[TASK MATERIAL Boundary: Start]

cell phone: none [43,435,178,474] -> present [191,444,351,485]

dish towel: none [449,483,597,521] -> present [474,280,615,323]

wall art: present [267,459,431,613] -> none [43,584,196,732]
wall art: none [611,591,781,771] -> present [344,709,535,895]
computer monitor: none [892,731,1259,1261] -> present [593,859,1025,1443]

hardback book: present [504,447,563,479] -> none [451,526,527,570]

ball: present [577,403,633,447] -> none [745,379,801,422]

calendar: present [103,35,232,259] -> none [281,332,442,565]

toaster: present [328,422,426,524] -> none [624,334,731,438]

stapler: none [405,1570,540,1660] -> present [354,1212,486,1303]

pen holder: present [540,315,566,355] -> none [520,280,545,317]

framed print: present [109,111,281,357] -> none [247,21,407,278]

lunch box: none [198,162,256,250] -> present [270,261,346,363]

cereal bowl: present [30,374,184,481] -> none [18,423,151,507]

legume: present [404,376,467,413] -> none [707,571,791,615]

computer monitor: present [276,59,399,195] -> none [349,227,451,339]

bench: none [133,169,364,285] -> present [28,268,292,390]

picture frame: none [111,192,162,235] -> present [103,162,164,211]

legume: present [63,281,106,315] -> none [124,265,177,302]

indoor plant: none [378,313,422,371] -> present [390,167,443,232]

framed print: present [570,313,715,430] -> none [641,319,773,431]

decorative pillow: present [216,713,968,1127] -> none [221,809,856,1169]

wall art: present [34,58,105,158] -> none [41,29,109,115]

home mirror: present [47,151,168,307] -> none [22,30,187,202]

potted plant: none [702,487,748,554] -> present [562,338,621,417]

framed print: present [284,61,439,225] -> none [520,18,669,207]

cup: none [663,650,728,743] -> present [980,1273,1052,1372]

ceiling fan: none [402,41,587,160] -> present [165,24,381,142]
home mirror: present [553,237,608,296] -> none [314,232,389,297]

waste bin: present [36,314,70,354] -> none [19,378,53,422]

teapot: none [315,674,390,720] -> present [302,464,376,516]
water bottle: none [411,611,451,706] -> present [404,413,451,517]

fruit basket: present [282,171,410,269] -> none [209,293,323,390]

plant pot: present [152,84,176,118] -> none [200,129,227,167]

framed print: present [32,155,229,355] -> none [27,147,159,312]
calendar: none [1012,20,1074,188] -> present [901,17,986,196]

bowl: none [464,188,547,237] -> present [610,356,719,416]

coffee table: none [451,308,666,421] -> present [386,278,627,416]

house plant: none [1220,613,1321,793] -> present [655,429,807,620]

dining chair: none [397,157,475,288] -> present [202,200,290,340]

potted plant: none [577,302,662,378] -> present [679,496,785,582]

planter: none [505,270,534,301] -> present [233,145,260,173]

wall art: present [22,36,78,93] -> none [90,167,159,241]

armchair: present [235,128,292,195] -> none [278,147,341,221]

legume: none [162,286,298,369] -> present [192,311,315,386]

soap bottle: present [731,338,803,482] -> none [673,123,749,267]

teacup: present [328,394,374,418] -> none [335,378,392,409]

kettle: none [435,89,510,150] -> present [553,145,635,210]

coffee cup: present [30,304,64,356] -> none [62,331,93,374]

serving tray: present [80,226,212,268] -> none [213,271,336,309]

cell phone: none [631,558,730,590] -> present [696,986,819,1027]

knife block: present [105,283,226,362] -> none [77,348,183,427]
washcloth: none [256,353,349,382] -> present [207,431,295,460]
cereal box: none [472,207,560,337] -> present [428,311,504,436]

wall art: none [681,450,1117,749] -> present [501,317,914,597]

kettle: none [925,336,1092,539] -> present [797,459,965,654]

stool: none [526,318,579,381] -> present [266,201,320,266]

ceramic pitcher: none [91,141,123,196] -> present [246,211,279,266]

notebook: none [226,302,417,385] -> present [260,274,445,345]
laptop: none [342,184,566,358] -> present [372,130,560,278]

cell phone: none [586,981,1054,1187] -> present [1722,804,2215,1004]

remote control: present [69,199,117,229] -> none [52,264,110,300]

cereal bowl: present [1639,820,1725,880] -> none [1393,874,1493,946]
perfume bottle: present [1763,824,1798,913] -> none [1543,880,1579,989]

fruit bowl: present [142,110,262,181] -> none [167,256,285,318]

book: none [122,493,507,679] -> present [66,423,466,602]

[TASK MATERIAL Boundary: End]

● ASSIGNMENT: Working from the data above, extract solely the lines from the one containing "stapler: none [405,1570,540,1660]" through the one containing "legume: present [63,281,106,315]", exactly as they appear, both included.

● REPLY:
stapler: none [405,1570,540,1660] -> present [354,1212,486,1303]

pen holder: present [540,315,566,355] -> none [520,280,545,317]

framed print: present [109,111,281,357] -> none [247,21,407,278]

lunch box: none [198,162,256,250] -> present [270,261,346,363]

cereal bowl: present [30,374,184,481] -> none [18,423,151,507]

legume: present [404,376,467,413] -> none [707,571,791,615]

computer monitor: present [276,59,399,195] -> none [349,227,451,339]

bench: none [133,169,364,285] -> present [28,268,292,390]

picture frame: none [111,192,162,235] -> present [103,162,164,211]

legume: present [63,281,106,315] -> none [124,265,177,302]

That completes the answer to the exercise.